Problem description:
Every entry must reappear in your answer exactly as written, though its pictures must not.

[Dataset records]
Content starts

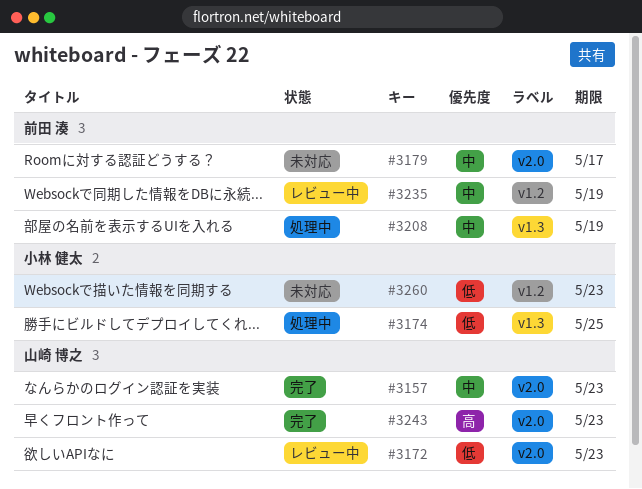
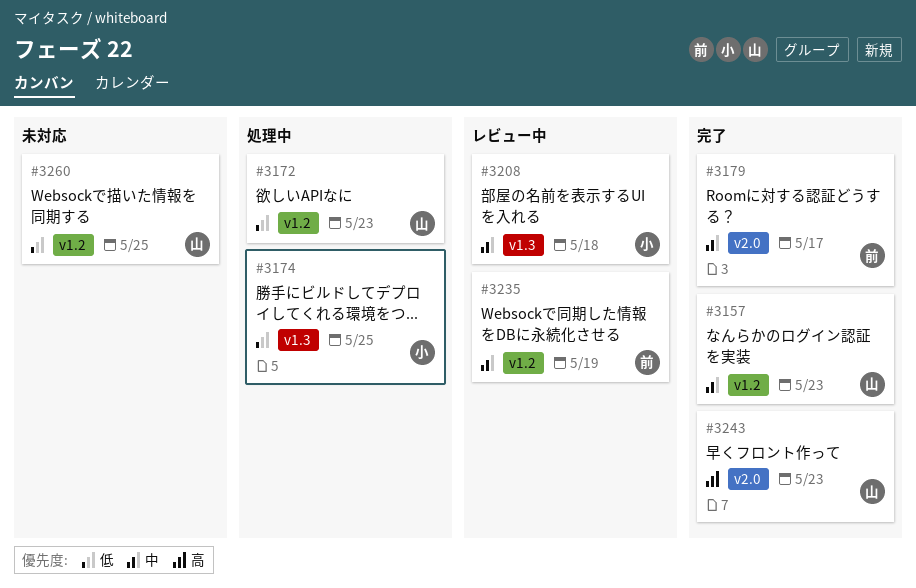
#3157, label: v2.0 -> v1.2
#3172, status: レビュー中 -> 処理中
#3172, label: v2.0 -> v1.2
#3179, status: 未対応 -> 完了
#3208, status: 処理中 -> レビュー中
#3208, owner: 前田 湊 -> 小林 健太
#3208, due: May 19 -> May 18
#3260, owner: 小林 健太 -> 山崎 博之
#3260, due: May 23 -> May 25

Content ends

Output:
#3157, label: v2.0 -> v1.2
#3172, status: レビュー中 -> 処理中
#3172, label: v2.0 -> v1.2
#3179, status: 未対応 -> 完了
#3208, status: 処理中 -> レビュー中
#3208, owner: 前田 湊 -> 小林 健太
#3208, due: May 19 -> May 18
#3260, owner: 小林 健太 -> 山崎 博之
#3260, due: May 23 -> May 25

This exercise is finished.